The Slow-Cooked Sentence

A hand through rough terrain

Rachael Conlin Levy

I’ve read three good stories about boys; stories that were defiant, disturbing and desperately funny. None of them triggered all these feelings at once, but the result of reading them close together left me watchful over my three sons. Two turn 13 this spring, while the six-year-old matures too quickly in his effort to catch up with his brothers. I’ve found that mothering sons calls for a different set of skills than those I use with my daughter, where I rely heavily on my own experiences and memories as a girl. But with boys I’m in strange land, grateful for fellow travelers and guides like these three women writers.

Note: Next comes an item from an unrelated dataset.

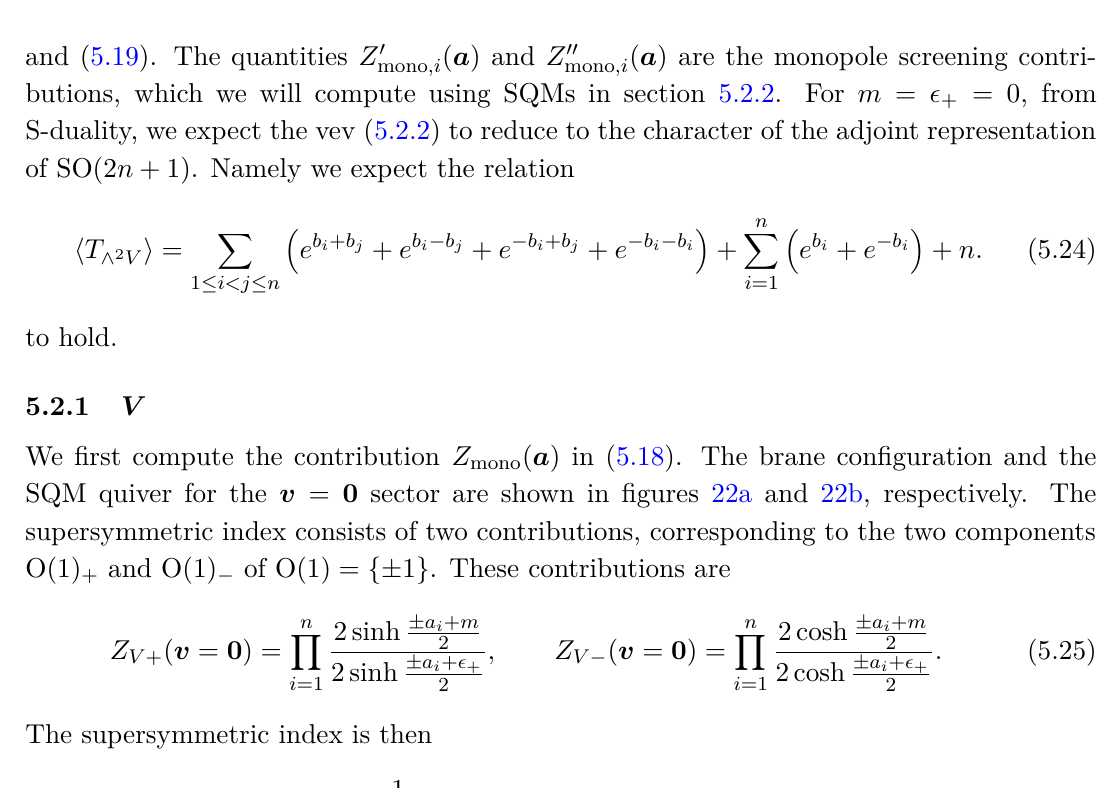
Figure 22. (a): the brane configuration for the monopole screening sector v = 0 of T V in the N = 2 ∗ USp(2 n ) gauge theory. (b): the corresponding quiver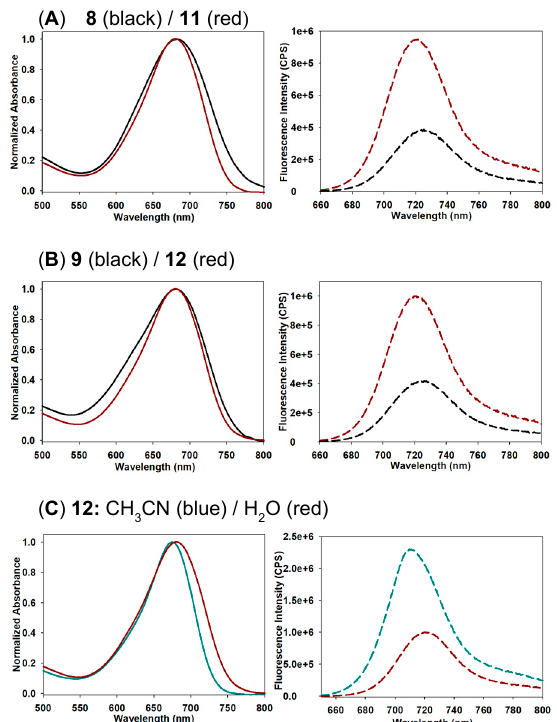
Figure 3. Representative absorption (normalized) and emission spectra of mono- and dual-PEG-substituted fluorophores. (A) Comparison of 8 and 11 in H 2 O (2 µM, 2.5 nm slit widths). (B) Comparison of 9 and 12 in H 2 O (2 µM, 2.5 nm slit widths). (C) Comparison of 12 in H 2 O and CH 3 CN (2 µM, 2.5 nm slit widths). See SI Figure S3 for all absorbance and emission spectra.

Doris Lessing’s “Through the Tunnel” is a coming-of-age story about a 11-year-old Jerry who is vacationing at the beach with his widow mother. The mother is “determined to be neither possessive nor lacking in devotion,” and Jerry, in turn, acts from an “unfailing impulse of contrition — a sort of chivalry.” During the vacation Jerry explores a wild and rocky bay alone where he meets some older boys and accepts a physical challenge that is the rite of passage or bildungsroman. “Through the Tunnel” is read by Jane Kaczmarek at Selected Shorts.

“The Other Place” by Mary Gaitskill explores the consciousness of a man who fantasizes about hurting women and worries that his son has inherited his obsession. Jennifer Egan chose “The Other Place” to read on the New Yorker’s podcast because she said it conveyed “a feeling of intense menace, but mixed with a lot of other complicated humanity, specifically parenthood, and, I think, too, the feeling of redemption that somehow Mary Gaitskill managed to wrest from this very dark and threatening situation.”

The third story is found in Xhenet Aliu’s debut collection, “Domesticated Wild Things.” “The Kill Jar” is narrated by Kevin Jr., a fifth-grader who dreams of being an entomologist. His  mom takes his Ritalin and sleeps with her former father-in-law, whom Kevin Jr. calls Old Dad, as opposed to his biological Actual Dad. This messed-up family is so funny and sad, their problems so deeply entrenched, that hope could easily suffocate alongside the bugs in Kevin Jr.’s kill jar, but Aliu won’t allow it. “The Kill Jar” is one of the strongest stories in “Domesticated Wild Things,” which examines the flawed, yet resilient people labeled The Poor.

I picked up “Domesticated Wild Things” at the annual conference of Association of Writers and Writing Programs, and it’s one of the books and magazines I’d like to share with you. If you’re interested in receiving slightly used, but generally good reading, leave a comment here and I’ll include your name in a random drawing at the end of the month.



One response to “A hand through rough terrain”

  1. Andrea says:

    I will have to check these stories out, Rachel. Boys are certainly a species unto themselves (or so they seem much of the time). Another story I’d suggest adding to the list–of course I can’t remember the author or the title, but I’ll look it up when I get home–from the New Yorker a few weeks ago, about a 13-year-old boy (in Sweden, I think) and his first love/kiss. It was quite the window into the young teenage boy’s brain…I was almost tempted to hand it to my son to read, but then decided against it.